Task details.
Continue the article below about Sammy Sosa and baseball's drug testing, starting right after its last sentence.

Former Mets pitcher Pedro Martinez played against Sosa for many years.

“This news would make me feel terrible if it is proven that Sammy tested positive,” Martinez said in the Dominican Republic.

“This is a problem of all of baseball, not just Dominican baseball. But in reality, this is a problem of education that has to be attacked,” he said.

In Sosa’s statement to the House committee on government reform on March 17, 2005, he said: “I have never injected myself or had anyone inject me with anything.”

“I have not broken the laws of the United States or the laws of the Dominican Republic. I have been tested as recently as 2004, and I am clean,” he said.

That left open the possibility he used a substance legally in the Dominican Republic that would have been illegal to use in the United States without a prescription.

Rodriguez said during this spring training that his cousin helped him use “boli” obtained in the Dominican from 2001-03.

Sosa, now 40, and Mark McGwire engaged in a race in 1998 to break Roger Maris’ single-season record of 61 home runs. McGwire set the mark with 70, while Sosa, with a big smile and a trademark hip-hop out of the batter’s box, finished with 66.

Sosa followed up by hitting 63, 50, 64, 49 homers in his next four years. He hit 40 in 2003, a season in which he was caught using a corked bat in front of his home crowd at Wrigley Field.

As part of the drug agreement, the results of the anonymous testing of 1,198 players in 2003 were meant to be anonymous. Penalties for a first positive test did not start until 2005.

Cubs Hall of Famer Ferguson Jenkins told ESPN, “There was always that question mark about ‘Did he or didn’t he?’ and if this report is right, now we know he did. I always thought he was clean and got bigger just with his hard work.”

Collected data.
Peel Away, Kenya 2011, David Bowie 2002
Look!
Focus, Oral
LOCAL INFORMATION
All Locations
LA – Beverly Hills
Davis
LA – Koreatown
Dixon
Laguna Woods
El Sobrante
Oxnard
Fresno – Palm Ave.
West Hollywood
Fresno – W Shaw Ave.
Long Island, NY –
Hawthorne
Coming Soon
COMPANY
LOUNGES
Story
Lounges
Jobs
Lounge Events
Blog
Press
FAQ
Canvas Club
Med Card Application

Your response.
This month, Sosa told ESPN Deportes writer Yoel Adames, “Everything I achieved, I did it thanks to my perseverance, which is why I never had any long, difficult moments [as a baseball player]. …

“I will calmly wait for my induction to the Baseball Hall of Fame. Don’t I have the numbers to be inducted?”

Sosa was speaking then at a Dominican Republic government event, saying he was prepared to announce his official retirement.

“I always played with love and responsibility and I assure you that I will not answer nor listen to rumors. If anything ugly comes up in the future, we will confront it immediately, but with all our strength because I will not allow anybody to tarnish what I did in the field,” Sosa said.

“It’s all about timing and this is not the moment to discuss that topic [drug tests]. I’m here as an ambassador to my country, trying to find new business opportunities for my people. Perhaps we’ll discuss some other time. …

“The scandal on steroids and all those suspensions will not overshadow the game.”